To-do item: The entries below should be quoted exactly, with no pictures carried over.

(Stored data entries)
☆ ☆ ☆ ☆
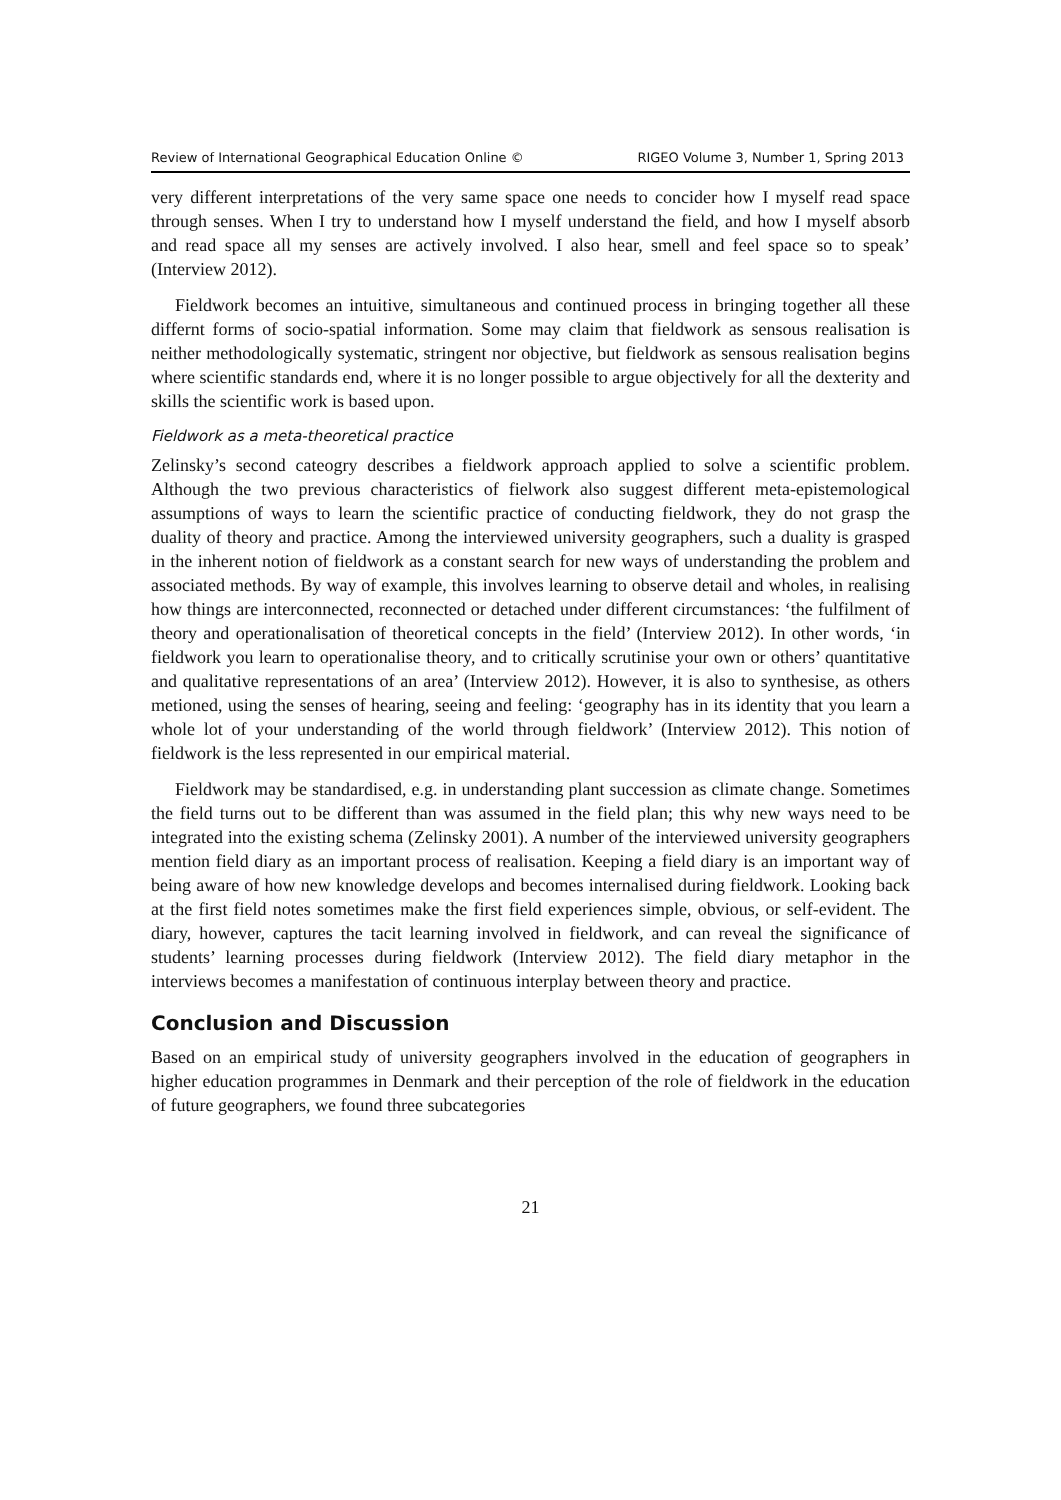Review of International Geographical Education Online © RIGEO Volume 3, Number 1, Spring 2013
very different interpretations of the very same space one needs to concider how I myself read space through senses. When I try to understand how I myself understand the field, and how I myself absorb and read space all my senses are actively involved. I also hear, smell and feel space so to speak’ (Interview 2012).
Fieldwork becomes an intuitive, simultaneous and continued process in bringing together all these differnt forms of socio-spatial information. Some may claim that fieldwork as sensous realisation is neither methodologically systematic, stringent nor objective, but fieldwork as sensous realisation begins where scientific standards end, where it is no longer possible to argue objectively for all the dexterity and skills the scientific work is based upon.
Fieldwork as a meta-theoretical practice
Zelinsky’s second cateogry describes a fieldwork approach applied to solve a scientific problem. Although the two previous characteristics of fielwork also suggest different meta-epistemological assumptions of ways to learn the scientific practice of conducting fieldwork, they do not grasp the duality of theory and practice. Among the interviewed university geographers, such a duality is grasped in the inherent notion of fieldwork as a constant search for new ways of understanding the problem and associated methods. By way of example, this involves learning to observe detail and wholes, in realising how things are interconnected, reconnected or detached under different circumstances: ‘the fulfilment of theory and operationalisation of theoretical concepts in the field’ (Interview 2012). In other words, ‘in fieldwork you learn to operationalise theory, and to critically scrutinise your own or others’ quantitative and qualitative representations of an area’ (Interview 2012). However, it is also to synthesise, as others metioned, using the senses of hearing, seeing and feeling: ‘geography has in its identity that you learn a whole lot of your understanding of the world through fieldwork’ (Interview 2012). This notion of fieldwork is the less represented in our empirical material.
Fieldwork may be standardised, e.g. in understanding plant succession as climate change. Sometimes the field turns out to be different than was assumed in the field plan; this why new ways need to be integrated into the existing schema (Zelinsky 2001). A number of the interviewed university geographers mention field diary as an important process of realisation. Keeping a field diary is an important way of being aware of how new knowledge develops and becomes internalised during fieldwork. Looking back at the first field notes sometimes make the first field experiences simple, obvious, or self-evident. The diary, however, captures the tacit learning involved in fieldwork, and can reveal the significance of students’ learning processes during fieldwork (Interview 2012). The field diary metaphor in the interviews becomes a manifestation of continuous interplay between theory and practice.
Conclusion and Discussion
Based on an empirical study of university geographers involved in the education of geographers in higher education programmes in Denmark and their perception of the role of fieldwork in the education of future geographers, we found three subcategories
21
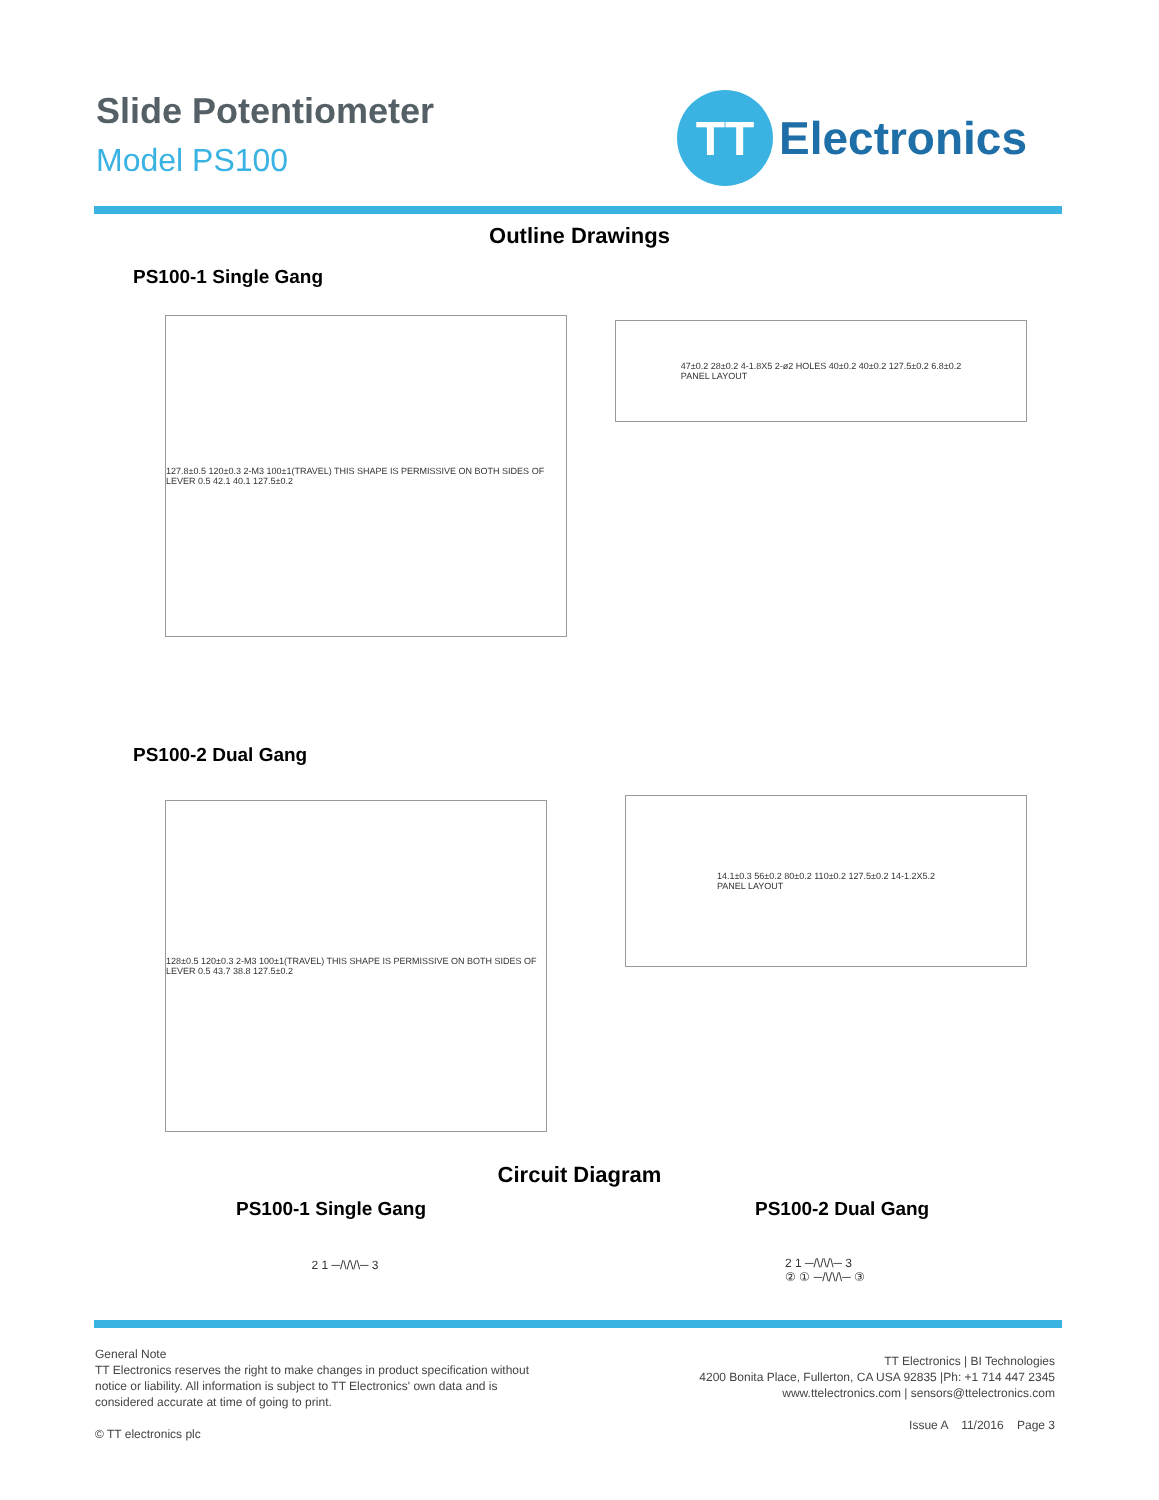Slide Potentiometer
Model PS100
TT
Electronics
Outline Drawings
PS100-1 Single Gang
127.8±0.5 120±0.3 2-M3 100±1(TRAVEL) THIS SHAPE IS PERMISSIVE ON BOTH SIDES OF LEVER 0.5 42.1 40.1 127.5±0.2
47±0.2 28±0.2 4-1.8X5 2-ø2 HOLES 40±0.2 40±0.2 127.5±0.2 6.8±0.2
PANEL LAYOUT
PS100-2 Dual Gang
128±0.5 120±0.3 2-M3 100±1(TRAVEL) THIS SHAPE IS PERMISSIVE ON BOTH SIDES OF LEVER 0.5 43.7 38.8 127.5±0.2
14.1±0.3 56±0.2 80±0.2 110±0.2 127.5±0.2 14-1.2X5.2
PANEL LAYOUT
Circuit Diagram
PS100-1 Single Gang PS100-2 Dual Gang
2 1 ─/\/\/\─ 3
2 1 ─/\/\/\─ 3
② ① ─/\/\/\─ ③
General Note
TT Electronics reserves the right to make changes in product specification without
notice or liability. All information is subject to TT Electronics' own data and is
considered accurate at time of going to print.
© TT electronics plc
TT Electronics | BI Technologies
4200 Bonita Place, Fullerton, CA USA 92835 |Ph: +1 714 447 2345
www.ttelectronics.com | sensors@ttelectronics.com
Issue A 11/2016 Page 3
☆ ☆ ☆ ☆
Task output:
Review of International Geographical Education Online © RIGEO Volume 3, Number 1, Spring 2013
very different interpretations of the very same space one needs to concider how I myself read space through senses. When I try to understand how I myself understand the field, and how I myself absorb and read space all my senses are actively involved. I also hear, smell and feel space so to speak’ (Interview 2012).
Fieldwork becomes an intuitive, simultaneous and continued process in bringing together all these differnt forms of socio-spatial information. Some may claim that fieldwork as sensous realisation is neither methodologically systematic, stringent nor objective, but fieldwork as sensous realisation begins where scientific standards end, where it is no longer possible to argue objectively for all the dexterity and skills the scientific work is based upon.
Fieldwork as a meta-theoretical practice
Zelinsky’s second cateogry describes a fieldwork approach applied to solve a scientific problem. Although the two previous characteristics of fielwork also suggest different meta-epistemological assumptions of ways to learn the scientific practice of conducting fieldwork, they do not grasp the duality of theory and practice. Among the interviewed university geographers, such a duality is grasped in the inherent notion of fieldwork as a constant search for new ways of understanding the problem and associated methods. By way of example, this involves learning to observe detail and wholes, in realising how things are interconnected, reconnected or detached under different circumstances: ‘the fulfilment of theory and operationalisation of theoretical concepts in the field’ (Interview 2012). In other words, ‘in fieldwork you learn to operationalise theory, and to critically scrutinise your own or others’ quantitative and qualitative representations of an area’ (Interview 2012). However, it is also to synthesise, as others metioned, using the senses of hearing, seeing and feeling: ‘geography has in its identity that you learn a whole lot of your understanding of the world through fieldwork’ (Interview 2012). This notion of fieldwork is the less represented in our empirical material.
Fieldwork may be standardised, e.g. in understanding plant succession as climate change. Sometimes the field turns out to be different than was assumed in the field plan; this why new ways need to be integrated into the existing schema (Zelinsky 2001). A number of the interviewed university geographers mention field diary as an important process of realisation. Keeping a field diary is an important way of being aware of how new knowledge develops and becomes internalised during fieldwork. Looking back at the first field notes sometimes make the first field experiences simple, obvious, or self-evident. The diary, however, captures the tacit learning involved in fieldwork, and can reveal the significance of students’ learning processes during fieldwork (Interview 2012). The field diary metaphor in the interviews becomes a manifestation of continuous interplay between theory and practice.
Conclusion and Discussion
Based on an empirical study of university geographers involved in the education of geographers in higher education programmes in Denmark and their perception of the role of fieldwork in the education of future geographers, we found three subcategories
21
Slide Potentiometer
Model PS100
TT
Electronics
Outline Drawings
PS100-1 Single Gang
127.8±0.5 120±0.3 2-M3 100±1(TRAVEL) THIS SHAPE IS PERMISSIVE ON BOTH SIDES OF LEVER 0.5 42.1 40.1 127.5±0.2
47±0.2 28±0.2 4-1.8X5 2-ø2 HOLES 40±0.2 40±0.2 127.5±0.2 6.8±0.2
PANEL LAYOUT
PS100-2 Dual Gang
128±0.5 120±0.3 2-M3 100±1(TRAVEL) THIS SHAPE IS PERMISSIVE ON BOTH SIDES OF LEVER 0.5 43.7 38.8 127.5±0.2
14.1±0.3 56±0.2 80±0.2 110±0.2 127.5±0.2 14-1.2X5.2
PANEL LAYOUT
Circuit Diagram
PS100-1 Single Gang PS100-2 Dual Gang
2 1 ─/\/\/\─ 3
2 1 ─/\/\/\─ 3
② ① ─/\/\/\─ ③
General Note
TT Electronics reserves the right to make changes in product specification without
notice or liability. All information is subject to TT Electronics' own data and is
considered accurate at time of going to print.
© TT electronics plc
TT Electronics | BI Technologies
4200 Bonita Place, Fullerton, CA USA 92835 |Ph: +1 714 447 2345
www.ttelectronics.com | sensors@ttelectronics.com
Issue A 11/2016 Page 3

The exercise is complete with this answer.